Cycling Safety and Education
Post retirement I’ve found myself drawn into cycling coaching. I coach youth in the OBC’s Youth Development Program. I’m a Cycling Canada CanBike instructor, and I teach riding skills, traffic safety, and ride leading to adults.
It’s true that the best way to learn something well is to teach it to someone else. It forces me to reflect deeply on what I think I know. This is especially true of coaching. By approaching coaching with humility and a passion for the subject, I find I’m always learning and growing.
And, to quote from an articles in this series:
“Given the amount of time I spend on a bike, I recognize there is a significant probability that my cycling career, or even my life, could end as a result of a serious cycling accident”. As a cyclist, the risk of injury requiring hospital treatment (per km travelled) is significantly greater than when in a motor vehicle. The more you cycle, the greater the risk
So maybe it’s not surprising that my biggest area of growth in the last five years has been in riding skills and traffic safety. I’ve learned so much through coaching and listening to experts. I now ride very differently from a few years ago.

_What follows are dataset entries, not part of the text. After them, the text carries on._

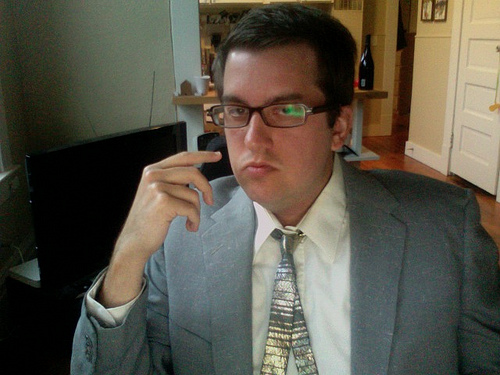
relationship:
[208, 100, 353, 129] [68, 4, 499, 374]
glasses worn by man.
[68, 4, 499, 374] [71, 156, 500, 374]
man wearing suit coat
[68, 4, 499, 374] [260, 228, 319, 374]
man wearing tie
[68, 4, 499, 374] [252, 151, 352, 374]
man wearing shirt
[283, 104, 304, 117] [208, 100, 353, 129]
reflection in glasses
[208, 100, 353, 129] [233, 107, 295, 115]
glasses for eyes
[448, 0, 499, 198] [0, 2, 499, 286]
door in room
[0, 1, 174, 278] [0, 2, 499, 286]
wall in room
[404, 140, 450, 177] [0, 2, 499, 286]
base board in room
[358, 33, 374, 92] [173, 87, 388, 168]
bottle on top of table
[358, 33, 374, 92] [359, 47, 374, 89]
bottle of wine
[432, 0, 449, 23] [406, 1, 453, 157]
picture hanging on wall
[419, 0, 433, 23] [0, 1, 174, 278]
picture hanging on wall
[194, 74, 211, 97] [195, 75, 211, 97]
cup made of foam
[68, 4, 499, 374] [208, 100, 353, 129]
man has glasses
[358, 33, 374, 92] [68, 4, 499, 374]
bottle behind man.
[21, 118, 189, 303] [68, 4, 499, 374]
tv behind man.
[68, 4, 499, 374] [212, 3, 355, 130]
man. has hair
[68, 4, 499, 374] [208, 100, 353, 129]
man. wearing glasses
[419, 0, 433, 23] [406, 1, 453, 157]
picture hanging on wall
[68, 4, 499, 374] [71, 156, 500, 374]
man. wearing suit coat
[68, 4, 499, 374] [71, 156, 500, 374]
man. in suit coat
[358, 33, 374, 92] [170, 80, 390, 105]
bottle on top of counter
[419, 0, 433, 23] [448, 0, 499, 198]
picture hanging by door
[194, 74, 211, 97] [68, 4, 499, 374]
cup behind man.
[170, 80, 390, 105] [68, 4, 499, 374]
counter behind man.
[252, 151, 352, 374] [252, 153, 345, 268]
shirt has a collar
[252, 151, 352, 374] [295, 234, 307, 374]
shirt has buttons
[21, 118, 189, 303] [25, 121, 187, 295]
tv has a screen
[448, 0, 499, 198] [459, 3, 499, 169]
door has panels.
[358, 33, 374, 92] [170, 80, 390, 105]
bottle on a shelf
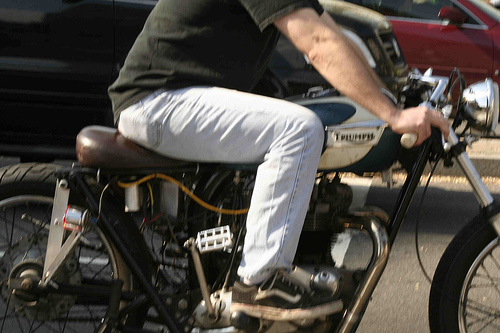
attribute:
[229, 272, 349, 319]
shoes — black, white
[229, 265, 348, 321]
shoes — white, black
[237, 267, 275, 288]
socks — white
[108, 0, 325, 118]
shirt — black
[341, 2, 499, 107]
car — red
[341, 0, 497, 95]
car — red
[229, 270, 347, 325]
shoe — black, white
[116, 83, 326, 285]
jeans — blue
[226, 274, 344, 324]
shoe — black, white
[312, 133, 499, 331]
road — tarmac, gray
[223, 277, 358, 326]
shoes — dirty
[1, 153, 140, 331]
tire — back, rear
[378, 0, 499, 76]
vehicle — red, smaller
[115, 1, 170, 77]
door — black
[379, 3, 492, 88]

I help out with the Safety and Education program at the Kanata Nepean Bicycle Club (I’m an active member in three local cycling clubs). As part of that role, I started a “Safety and Education blog on the KNBC Members website. But I realized that many of the articles would be useful to a wider audience, so I’ve started posting them here.
Keep in Mind
Everyone has their own perspectives and biases, so before you dive into this series, you should be aware of mine:
- Acceptance of Risk - Everyone was their own perceptions of risk and “draw the line” in different places. I try to find all reasonable ways to minimize a risk, while still participating to the fullest in my sport. For example, I like to descend fast… I’m thrilled if I can hit 80KPH on a descent. But I wear a helmet, make careful mechanical checks of my bike before every ride, careful check my tires and replace them regularly, and will slow down if I don’t know the descent well, or can’t see around a turn. I have no problem riding on busy road in traffic, but I don’t find that fun, and I don’t commute anymore, so I try to avoid them
- Not trying to win a World Tour Race - I don’t pour over Formula 1 technology to decide what car to buy. And while what World Tour Riders are using is interesting it has only a peripheral applicability to much of the riding recreational and sportif cyclists do. Many of the finer points of cycling technology make such a small difference that we will never notice them on our rides (Really… you just think you notice! The Placebo Effect and Marginal Gains ) I’m concerned about what really can make a difference to me.